In fact, Oscar-winning screenwriter for The Social Network, Aaron Sorkin, was quoted in USA Today acknowledging Facebook founder Mark Zuckerberg:

“I think he’s been an awfully good sport about this. I don’t think anyone would ever want a movie made about something they did when they were 19 years old.”

No kidding. For me, that would be 19, 20, 21 … 32, 33, 34 … even 18, 17, 16, 15 …
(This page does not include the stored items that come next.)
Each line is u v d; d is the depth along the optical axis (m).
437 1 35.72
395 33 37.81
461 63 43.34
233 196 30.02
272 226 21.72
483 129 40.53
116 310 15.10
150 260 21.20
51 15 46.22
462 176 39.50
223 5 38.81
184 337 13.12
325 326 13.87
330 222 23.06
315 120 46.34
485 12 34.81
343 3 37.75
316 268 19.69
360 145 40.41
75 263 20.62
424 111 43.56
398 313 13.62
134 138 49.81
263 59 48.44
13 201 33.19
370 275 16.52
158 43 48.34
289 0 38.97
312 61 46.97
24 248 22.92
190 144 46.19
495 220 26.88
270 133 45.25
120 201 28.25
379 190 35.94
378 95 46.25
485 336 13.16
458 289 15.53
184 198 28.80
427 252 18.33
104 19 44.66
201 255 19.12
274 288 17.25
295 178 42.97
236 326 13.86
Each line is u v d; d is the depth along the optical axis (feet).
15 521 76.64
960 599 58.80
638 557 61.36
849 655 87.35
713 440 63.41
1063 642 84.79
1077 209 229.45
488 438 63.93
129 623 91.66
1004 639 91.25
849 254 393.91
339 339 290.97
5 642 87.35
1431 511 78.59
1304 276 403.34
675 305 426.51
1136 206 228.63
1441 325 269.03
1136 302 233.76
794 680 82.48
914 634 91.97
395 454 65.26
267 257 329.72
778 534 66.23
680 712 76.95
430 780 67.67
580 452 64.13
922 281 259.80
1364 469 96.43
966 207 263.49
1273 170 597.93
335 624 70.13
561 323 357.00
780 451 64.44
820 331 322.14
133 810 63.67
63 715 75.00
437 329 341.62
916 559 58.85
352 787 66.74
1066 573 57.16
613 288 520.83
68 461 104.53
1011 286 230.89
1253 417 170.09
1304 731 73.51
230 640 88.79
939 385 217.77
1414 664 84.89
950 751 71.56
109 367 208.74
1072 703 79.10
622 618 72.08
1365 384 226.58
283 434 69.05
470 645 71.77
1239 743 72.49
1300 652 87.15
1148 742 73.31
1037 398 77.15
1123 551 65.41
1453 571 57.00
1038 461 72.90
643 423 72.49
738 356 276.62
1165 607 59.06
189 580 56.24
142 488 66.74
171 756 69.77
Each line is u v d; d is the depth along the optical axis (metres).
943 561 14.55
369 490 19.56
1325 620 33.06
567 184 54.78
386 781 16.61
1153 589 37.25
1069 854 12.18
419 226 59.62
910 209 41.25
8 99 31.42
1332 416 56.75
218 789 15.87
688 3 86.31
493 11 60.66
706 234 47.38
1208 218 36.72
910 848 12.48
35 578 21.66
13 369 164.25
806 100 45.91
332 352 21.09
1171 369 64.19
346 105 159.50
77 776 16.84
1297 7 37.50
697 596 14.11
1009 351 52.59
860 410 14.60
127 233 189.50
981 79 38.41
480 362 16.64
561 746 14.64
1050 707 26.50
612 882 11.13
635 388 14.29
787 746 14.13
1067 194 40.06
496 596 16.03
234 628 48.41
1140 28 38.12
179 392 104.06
I could not imagine having my struggles and challenges — particularly those of my teens and 20s — played out for the public’s entertainment. It must be horrendous to have cameras following you around and microphones shoved in your face for every speeding ticket, breakup, drunken display, etc. — and forget about the major life crises like drug addiction or the death of a loved one. Because the reality is, we’ve ALL been there, hitting our own personal rock bottoms. And it blows. But at least we don’t have to see pictures of our experiences on the cover of every tabloid when we run into the store to buy food.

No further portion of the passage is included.